> **What you should do**:
Can you rewrite every line of the material below as a JSON list of strings, one string per line, skipping blank lines and leaving the pictures out?

[start]

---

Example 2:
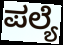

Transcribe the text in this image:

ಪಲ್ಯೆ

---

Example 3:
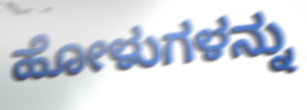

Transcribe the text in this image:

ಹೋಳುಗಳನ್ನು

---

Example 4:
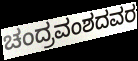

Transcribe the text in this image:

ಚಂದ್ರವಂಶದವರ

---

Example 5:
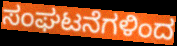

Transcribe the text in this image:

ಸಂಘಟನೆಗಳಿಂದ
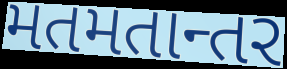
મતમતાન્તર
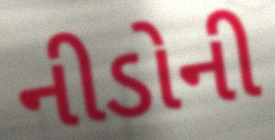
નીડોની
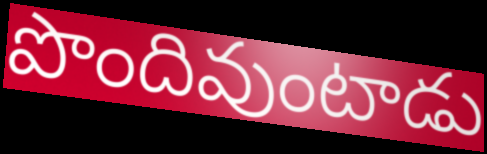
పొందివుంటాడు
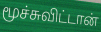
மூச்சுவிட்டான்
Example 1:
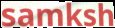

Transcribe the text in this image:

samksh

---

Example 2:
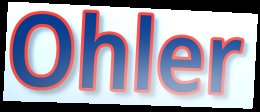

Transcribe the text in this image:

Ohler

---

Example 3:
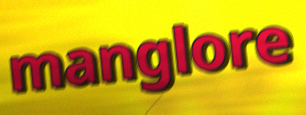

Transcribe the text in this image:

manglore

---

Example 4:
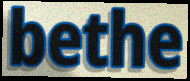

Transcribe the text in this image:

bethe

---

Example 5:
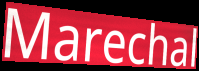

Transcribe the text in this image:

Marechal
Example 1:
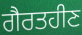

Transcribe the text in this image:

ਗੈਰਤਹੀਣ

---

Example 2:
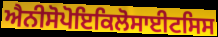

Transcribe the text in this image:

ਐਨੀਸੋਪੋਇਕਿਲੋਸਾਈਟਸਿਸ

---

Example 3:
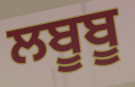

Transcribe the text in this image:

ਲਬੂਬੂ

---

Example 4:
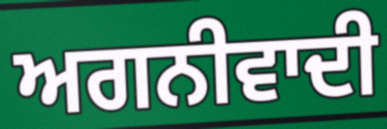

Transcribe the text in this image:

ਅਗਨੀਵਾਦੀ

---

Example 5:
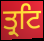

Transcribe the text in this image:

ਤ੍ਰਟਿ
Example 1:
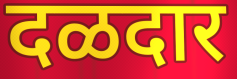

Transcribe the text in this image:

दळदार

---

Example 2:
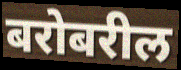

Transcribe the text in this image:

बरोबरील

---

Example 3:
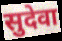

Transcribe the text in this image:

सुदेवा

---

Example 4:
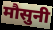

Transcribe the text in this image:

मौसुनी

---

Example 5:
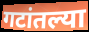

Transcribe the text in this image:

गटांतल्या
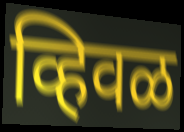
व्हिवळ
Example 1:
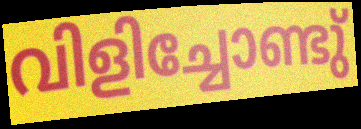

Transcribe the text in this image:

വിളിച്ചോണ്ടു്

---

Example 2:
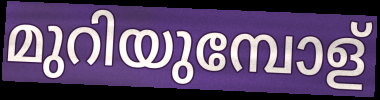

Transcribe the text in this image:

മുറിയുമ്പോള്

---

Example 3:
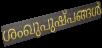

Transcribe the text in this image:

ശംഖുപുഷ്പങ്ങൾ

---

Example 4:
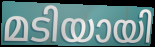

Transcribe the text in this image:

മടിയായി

[end]

> **Solution below**:
[
  "---",
  "Example 2:",
  "Transcribe the text in this image:",
  "ಪಲ್ಯೆ",
  "---",
  "Example 3:",
  "Transcribe the text in this image:",
  "ಹೋಳುಗಳನ್ನು",
  "---",
  "Example 4:",
  "Transcribe the text in this image:",
  "ಚಂದ್ರವಂಶದವರ",
  "---",
  "Example 5:",
  "Transcribe the text in this image:",
  "ಸಂಘಟನೆಗಳಿಂದ",
  "મતમતાન્તર",
  "નીડોની",
  "పొందివుంటాడు",
  "மூச்சுவிட்டான்",
  "Example 1:",
  "Transcribe the text in this image:",
  "samksh",
  "---",
  "Example 2:",
  "Transcribe the text in this image:",
  "Ohler",
  "---",
  "Example 3:",
  "Transcribe the text in this image:",
  "manglore",
  "---",
  "Example 4:",
  "Transcribe the text in this image:",
  "bethe",
  "---",
  "Example 5:",
  "Transcribe the text in this image:",
  "Marechal",
  "Example 1:",
  "Transcribe the text in this image:",
  "ਗੈਰਤਹੀਣ",
  "---",
  "Example 2:",
  "Transcribe the text in this image:",
  "ਐਨੀਸੋਪੋਇਕਿਲੋਸਾਈਟਸਿਸ",
  "---",
  "Example 3:",
  "Transcribe the text in this image:",
  "ਲਬੂਬੂ",
  "---",
  "Example 4:",
  "Transcribe the text in this image:",
  "ਅਗਨੀਵਾਦੀ",
  "---",
  "Example 5:",
  "Transcribe the text in this image:",
  "ਤ੍ਰਟਿ",
  "Example 1:",
  "Transcribe the text in this image:",
  "दळदार",
  "---",
  "Example 2:",
  "Transcribe the text in this image:",
  "बरोबरील",
  "---",
  "Example 3:",
  "Transcribe the text in this image:",
  "सुदेवा",
  "---",
  "Example 4:",
  "Transcribe the text in this image:",
  "मौसुनी",
  "---",
  "Example 5:",
  "Transcribe the text in this image:",
  "गटांतल्या",
  "व्हिवळ",
  "Example 1:",
  "Transcribe the text in this image:",
  "വിളിച്ചോണ്ടു്",
  "---",
  "Example 2:",
  "Transcribe the text in this image:",
  "മുറിയുമ്പോള്",
  "---",
  "Example 3:",
  "Transcribe the text in this image:",
  "ശംഖുപുഷ്പങ്ങൾ",
  "---",
  "Example 4:",
  "Transcribe the text in this image:",
  "മടിയായി"
]